REQUIREMENT ▸ Turn the lines below into a JSON list of strings, one per line and with blank lines omitted. Begin at the line that has "dish with me." and stop after the line that has "not been born.".

=-=-=

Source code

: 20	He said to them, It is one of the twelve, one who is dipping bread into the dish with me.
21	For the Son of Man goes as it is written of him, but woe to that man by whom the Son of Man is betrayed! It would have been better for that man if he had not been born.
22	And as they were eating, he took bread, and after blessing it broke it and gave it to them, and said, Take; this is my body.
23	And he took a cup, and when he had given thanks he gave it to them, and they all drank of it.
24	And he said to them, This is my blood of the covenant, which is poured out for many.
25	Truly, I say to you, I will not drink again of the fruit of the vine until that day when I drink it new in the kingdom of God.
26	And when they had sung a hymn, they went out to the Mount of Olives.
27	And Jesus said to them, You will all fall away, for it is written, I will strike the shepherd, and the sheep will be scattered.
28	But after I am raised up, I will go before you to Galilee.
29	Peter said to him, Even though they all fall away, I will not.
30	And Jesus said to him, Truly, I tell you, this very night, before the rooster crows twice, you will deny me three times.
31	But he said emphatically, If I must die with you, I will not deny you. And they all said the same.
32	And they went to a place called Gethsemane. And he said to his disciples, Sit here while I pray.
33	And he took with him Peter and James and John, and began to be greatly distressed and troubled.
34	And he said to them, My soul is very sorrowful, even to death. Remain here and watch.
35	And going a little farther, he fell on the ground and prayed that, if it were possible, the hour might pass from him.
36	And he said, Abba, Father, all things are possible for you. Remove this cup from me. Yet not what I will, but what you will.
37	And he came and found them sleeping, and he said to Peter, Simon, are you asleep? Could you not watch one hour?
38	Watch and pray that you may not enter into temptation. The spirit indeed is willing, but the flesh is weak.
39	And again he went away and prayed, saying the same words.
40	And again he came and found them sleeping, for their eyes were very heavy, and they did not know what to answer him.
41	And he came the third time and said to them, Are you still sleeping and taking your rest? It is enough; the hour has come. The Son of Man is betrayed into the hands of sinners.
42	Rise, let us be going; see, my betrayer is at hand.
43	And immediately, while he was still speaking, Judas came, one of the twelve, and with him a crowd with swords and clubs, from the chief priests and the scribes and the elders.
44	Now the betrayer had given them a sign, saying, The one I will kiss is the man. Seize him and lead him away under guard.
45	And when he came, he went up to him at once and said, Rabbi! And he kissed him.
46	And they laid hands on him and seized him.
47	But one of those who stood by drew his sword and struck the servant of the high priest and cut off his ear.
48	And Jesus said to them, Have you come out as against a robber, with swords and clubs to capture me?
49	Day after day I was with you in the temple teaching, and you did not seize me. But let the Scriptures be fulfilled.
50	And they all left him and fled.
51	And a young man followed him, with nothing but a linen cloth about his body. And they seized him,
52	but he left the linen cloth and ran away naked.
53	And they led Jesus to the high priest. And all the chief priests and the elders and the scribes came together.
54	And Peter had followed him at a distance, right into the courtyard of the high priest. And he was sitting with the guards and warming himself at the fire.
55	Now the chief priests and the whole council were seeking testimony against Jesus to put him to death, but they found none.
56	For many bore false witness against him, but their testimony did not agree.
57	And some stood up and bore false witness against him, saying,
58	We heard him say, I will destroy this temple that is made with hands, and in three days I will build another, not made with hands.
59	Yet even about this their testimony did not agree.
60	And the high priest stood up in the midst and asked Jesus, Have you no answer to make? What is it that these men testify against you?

=-=-=

EXPECTED OUTPUT ▸
[
  ": 20\tHe said to them, It is one of the twelve, one who is dipping bread into the dish with me.",
  "21\tFor the Son of Man goes as it is written of him, but woe to that man by whom the Son of Man is betrayed! It would have been better for that man if he had not been born."
]